= 2026 Florida redistricting =

Mid-decade change to congressional district boundaries

Map of Florida's congressional districts as passed by the Florida Legislature on April 29, 2026, which will be in use at the 2026 elections pending legal challenges

2024 United States presidential election in Florida under the 2022–2026 districts and the new map

Trump (R)
Harris (D)

Since 2025, the U.S. state of Florida and its Republican governor, Ron DeSantis, have faced pressure from national Republicans to review the state's congressional map as part of a broader national effort between red states and blue states to gain an advantage in the 2026 U.S. House elections. In Florida, the authority to redraw congressional districts lies solely with the Florida State Legislature.

At the 2024 general election, Florida's congressional plan returned twenty Republicans and eight Democrats to the 119th United States Congress. Republican leaders in the state believe that they can flip three to five Democratic seats by further cracking Democratic-leaning areas, particularly in the Tampa Bay area, Greater Orlando, and the Miami metropolitan area, which returned one, two, and five Democrats in 2024 respectively.

Despite Democratic opposition, the new map was successfully passed and signed by DeSantis on May 4, 2026, following a special legislative session. On June 10, 2026, the Supreme Court of Florida allowed the new map to stay in effect for Florida's 2026 U.S. House elections.

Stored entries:
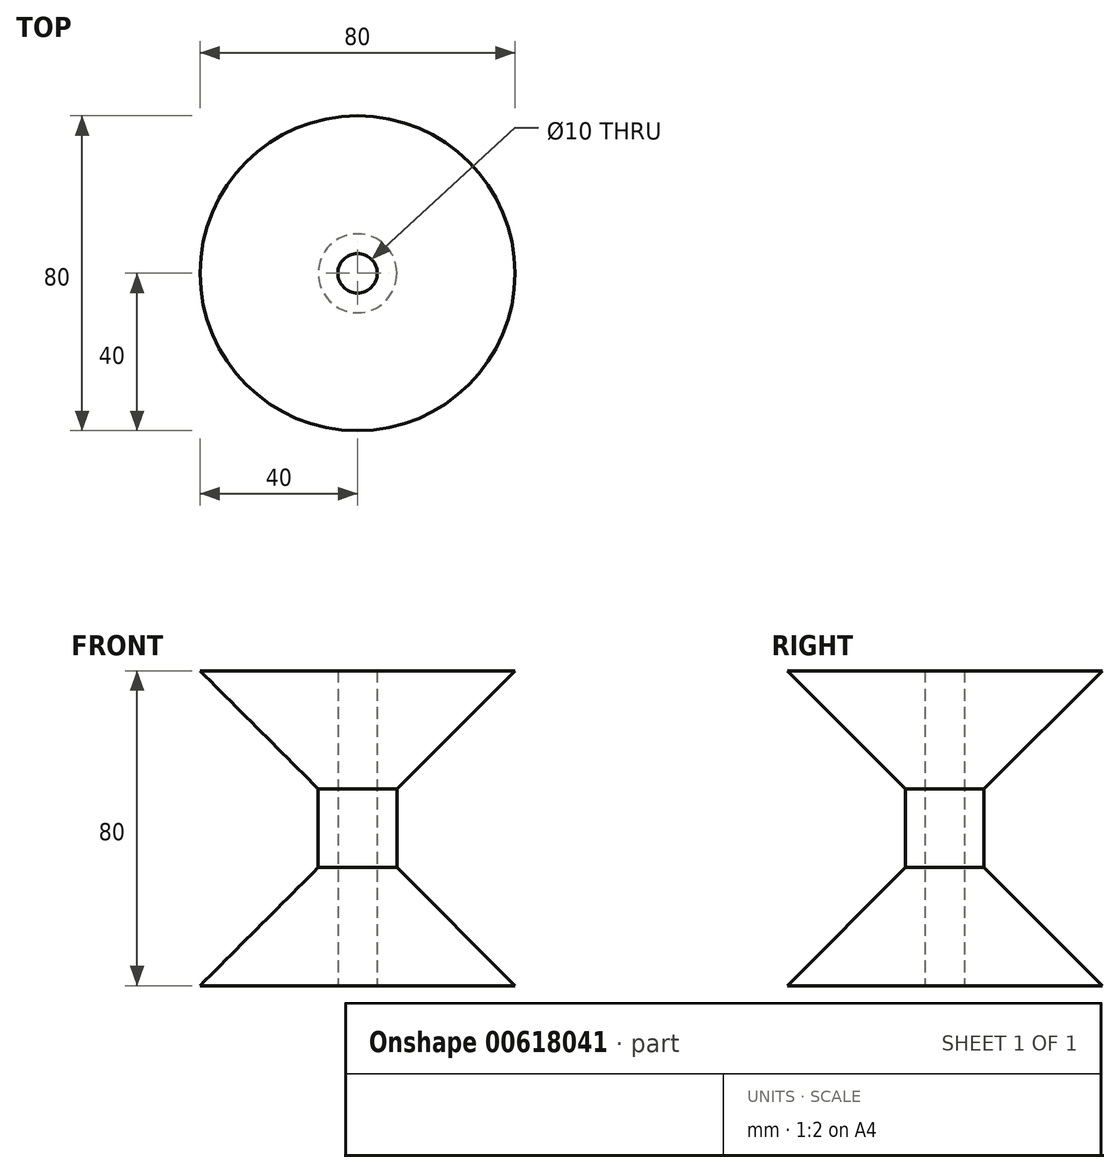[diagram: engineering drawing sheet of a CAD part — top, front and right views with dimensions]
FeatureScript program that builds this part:
annotation { "Feature Type Name" : "Feature", "Feature Type Description" : "" }
export const myFeature = defineFeature(function(context is Context, id is Id, definition is map)
    precondition{}
    {
        {
            var Q0;
            Q0=qCreatedBy(makeId("Front.planeOp"),FACE);
            var sketch = newSketch(context, id + "F0", { "sketchPlane" : qUnion([Q0])});
            skLineSegment(sketch, "E0", {"start": v(0, 0) * mm, "end": v(0, 80) * mm});
            skLineSegment(sketch, "E1", {"start": v(0, 80) * mm, "end": v(-40, 80) * mm});
            skLineSegment(sketch, "E2", {"start": v(-40, 80) * mm, "end": v(-10, 50) * mm});
            skLineSegment(sketch, "E3", {"start": v(-10, 50) * mm, "end": v(-10, 30) * mm});
            skLineSegment(sketch, "E4", {"start": v(-10, 30) * mm, "end": v(-40, 0) * mm});
            skLineSegment(sketch, "E5", {"start": v(-40, 0) * mm, "end": v(0, 0) * mm});
            skSolve(sketch);
        }
        {
            var Q0;
            Q0 = qSketchRegion(id + "F0", true);
            var Q1;
            Q1=sQuery(id+"F0.wireOp",EDGE,"E0");
            revolve(context, id + "F1", {"entities" : qUnion([Q0]), "axis" : qUnion([Q1]), "revolveType" : RevolveType.FULL});
        }
        {
            var Q0;
            Q0=makeQuery(id+"F1.opRevolve","SWEPT_FACE",FACE,{"disambiguationData":[OSD([sQuery(id+"F0.wireOp",EDGE,"E5")])]});
            var sketch = newSketch(context, id + "F2", { "sketchPlane" : qUnion([Q0])});
            skCircle(sketch, "E6", {"center": v(0, 0) * mm, "radius": 5 * mm});
            skSolve(sketch);
        }
        {
            var Q0;
            Q0 = qSketchRegion(id + "F2", true);
            extrude(context, id + "F3", {"entities" : qUnion([Q0]), "operationType" : NewBodyOperationType.REMOVE, "endBound" : BoundingType.UP_TO_NEXT, "oppositeDirection" : true, "depth" : 25 * mm, "offsetDistance" : 25 * mm});
        }
    });
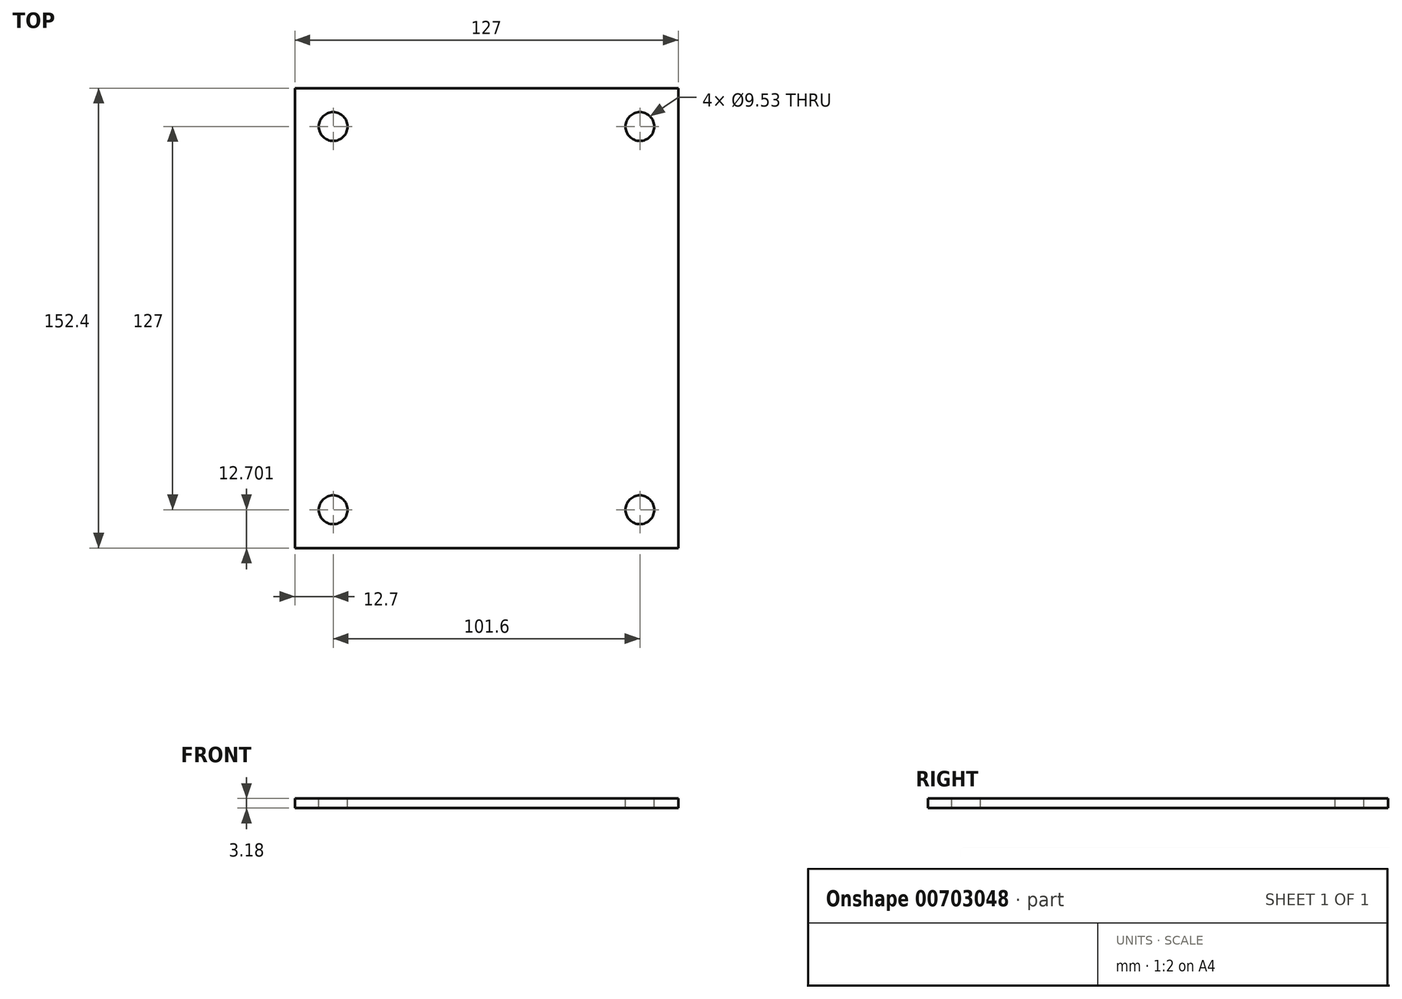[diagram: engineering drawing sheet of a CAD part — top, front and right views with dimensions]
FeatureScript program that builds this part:
annotation { "Feature Type Name" : "Feature", "Feature Type Description" : "" }
export const myFeature = defineFeature(function(context is Context, id is Id, definition is map)
    precondition{}
    {
        {
            var Q0;
            Q0=qCreatedBy(makeId("Top.planeOp"),FACE);
            var sketch = newSketch(context, id + "F0", { "sketchPlane" : qUnion([Q0])});
            skLineSegment(sketch, "E0.bottom", {"start": v(-63.5, 75.25) * mm, "end": v(63.5, 75.25) * mm});
            skLineSegment(sketch, "E0.top", {"start": v(-63.5, -77.15) * mm, "end": v(63.5, -77.15) * mm});
            skLineSegment(sketch, "E0.left", {"start": v(-63.5, 75.25) * mm, "end": v(-63.5, -77.15) * mm});
            skLineSegment(sketch, "E0.right", {"start": v(63.5, 75.25) * mm, "end": v(63.5, -77.15) * mm});
            skSolve(sketch);
        }
        {
            var Q0;
            Q0=makeQuery(id+"F0.imprint","IMPRINT",FACE,{"disambiguationData":[TD([[makeQuery(id+"F0.imprint","IMPRINT",EDGE,{"derivedFrom":sQuery(id+"F0.wireOp",EDGE,"E0.bottom")}),-1.0]])]});
            extrude(context, id + "F1", {"entities" : qUnion([Q0]), "depth" : 3.17 * mm, "offsetDistance" : 25.4 * mm});
        }
        {
            var Q0;
            Q0=makeQuery(id+"F1.opExtrude","CAP_FACE",FACE,{"disambiguationData":[OSD([sQuery(id+"F0.wireOp",EDGE,"E0.bottom"),sQuery(id+"F0.wireOp",EDGE,"E0.top"),sQuery(id+"F0.wireOp",EDGE,"E0.left"),sQuery(id+"F0.wireOp",EDGE,"E0.right")])],"isStart":false});
            var sketch = newSketch(context, id + "F2", { "sketchPlane" : qUnion([Q0])});
            skCircle(sketch, "E1", {"center": v(-50.8, 62.55) * mm, "radius": 4.76 * mm});
            skCircle(sketch, "E2", {"center": v(50.8, 62.55) * mm, "radius": 4.76 * mm});
            skCircle(sketch, "E3", {"center": v(-50.8, -64.45) * mm, "radius": 4.76 * mm});
            skCircle(sketch, "E4", {"center": v(50.8, -64.45) * mm, "radius": 4.76 * mm});
            skSolve(sketch);
        }
        {
            var Q0;
            Q0=makeQuery(id+"F2.imprint","IMPRINT",FACE,{"disambiguationData":[TD([[makeQuery(id+"F2.imprint","IMPRINT",EDGE,{"derivedFrom":sQuery(id+"F2.wireOp",EDGE,"E3")}),1.0]])]});
            var Q1;
            Q1=makeQuery(id+"F2.imprint","IMPRINT",FACE,{"disambiguationData":[TD([[makeQuery(id+"F2.imprint","IMPRINT",EDGE,{"derivedFrom":sQuery(id+"F2.wireOp",EDGE,"E4")}),1.0]])]});
            var Q2;
            Q2=makeQuery(id+"F2.imprint","IMPRINT",FACE,{"disambiguationData":[TD([[makeQuery(id+"F2.imprint","IMPRINT",EDGE,{"derivedFrom":sQuery(id+"F2.wireOp",EDGE,"E1")}),1.0]])]});
            var Q3;
            Q3=makeQuery(id+"F2.imprint","IMPRINT",FACE,{"disambiguationData":[TD([[makeQuery(id+"F2.imprint","IMPRINT",EDGE,{"derivedFrom":sQuery(id+"F2.wireOp",EDGE,"E2")}),1.0]])]});
            var Q4;
            Q4=sQuery(id+"F2.wireOp",EDGE,"E3");
            extrude(context, id + "F3", {"entities" : qUnion([Q0, Q1, Q2, Q3]), "operationType" : NewBodyOperationType.REMOVE, "surfaceEntities" : qUnion([Q4]), "oppositeDirection" : true, "depth" : 25.4 * mm, "offsetDistance" : 25.4 * mm});
        }
    });
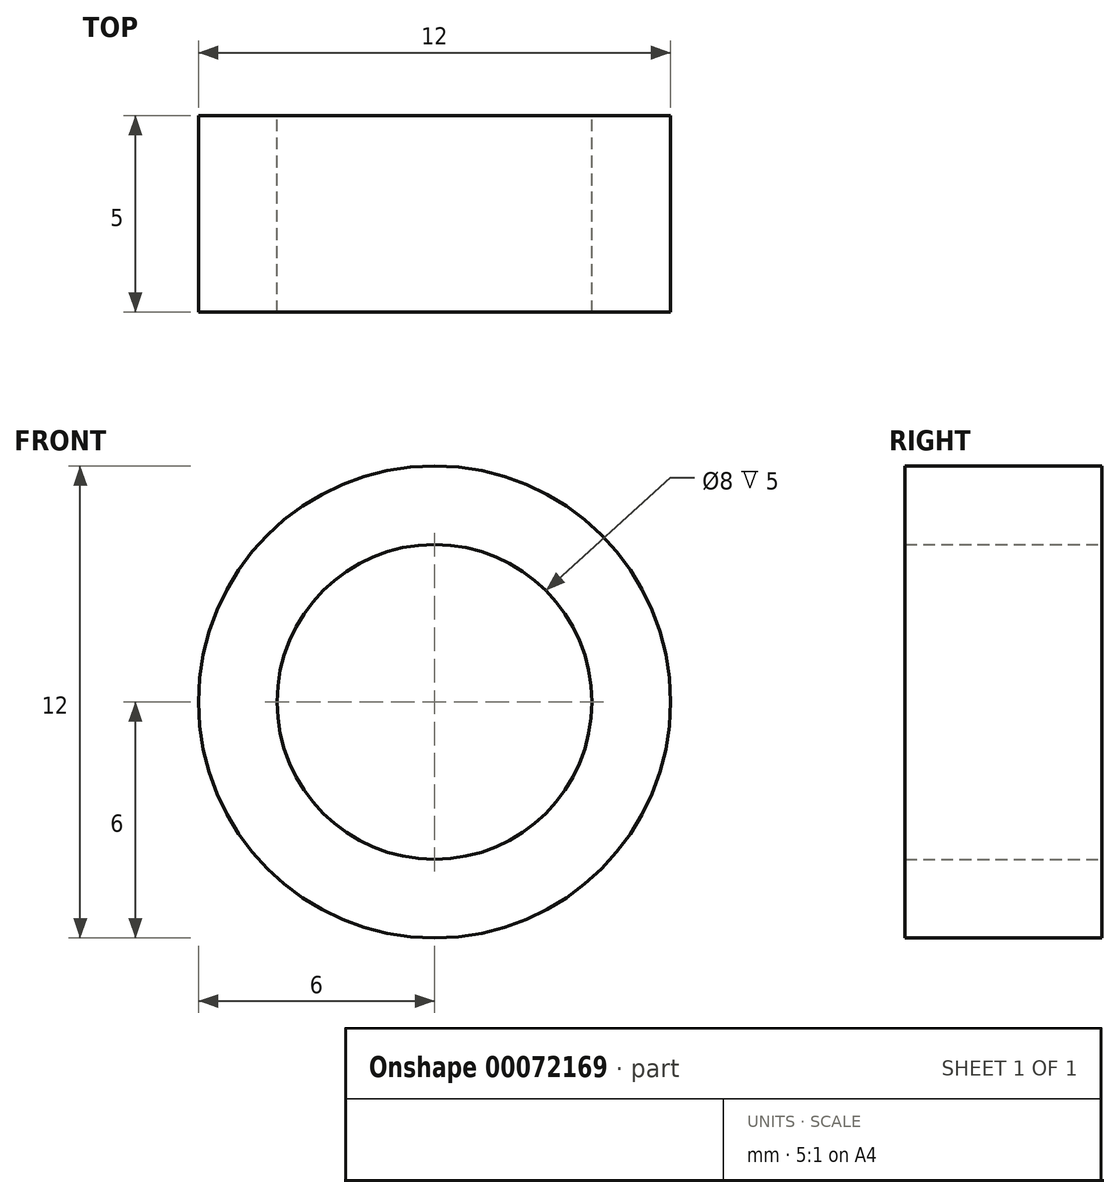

Task set:
A – In the Florida redistricting article, on what date did DeSantis sign the new congressional map?
B – List every Florida region that the redistricting article says Republican leaders hope to crack further to flip Democratic seats.
C – Resume the Florida redistricting article after its last sentence.

Solved tasks:
A – May 4, 2026

B – Tampa Bay area, Greater Orlando, Miami metropolitan area

C –
==Legislative history==
On January 7, 2026, DeSantis called a special session of the Florida Legislature for the purpose of redistricting the state's congressional maps, to take place in April. In order to accommodate a new map, Florida Secretary of State Cord Byrd moved the April qualifying date for the congressional primary to June.

On April 27, 2026, the day before the session's opening, DeSantis proposed a 24–4 congressional map to the Legislature. The map targets four incumbent Democrats: Kathy Castor (Tampa), Darren Soto (Orlando), Lois Frankel (West Palm Beach), and Debbie Wasserman Schultz (Ft. Lauderdale).

On April 28, 2026, Jason Poreda, a senior DeSantis staff member, testified that he drew the districts for the new map and admitted partisan or electoral performance data was considered, but certainly not at the exclusion of all of the other standards. “My intent was not to draw a partisan map in any way,” Poreda insisted, “but it was considered in certain circumstances, generally, when the entire district was nearly complete, using all of the other balancing of all of the other standards.”

On April 29, 2026, the Florida House of Representatives approved the map in an 83–28 vote, along party-lines, followed by the Florida Senate who approved the map in an 21-17 vote, largely along party-lines. Republican state senators Jennifer Bradley (Fleming Island), Alexis Calatayud (Miami), Ileana Garcia (Miami), and Erin Grall (Vero Beach) broke from party lines and voted against the map. Democratic state representative Angie Nixon (Jacksonville) briefly interrupted the vote with a megaphone, shouting “this is a violation of the Constitution.” Republican state representative Jenna Persons-Mulicka (Ft. Myers) acknowledged that the map does not align with Florida’s constitution, but stated that the map is based on a “viable legal theory” and that Florida has an “evolving legal landscape.” On the same day, the U.S. Supreme Court ruled in Louisiana v. Callais that the Voting Rights Act did not mandate majority-minority districts and that they are unconstitutional racial gerrymandering. DeSantis indicated he had advance knowledge of Supreme Court's decision.

On April 30, 2026, DeSantis stated he will sign the bill (HB 1-D) into law "as soon as I get it." He signed the bill on May 4, with a post on X saying, "signed, sealed, delivered".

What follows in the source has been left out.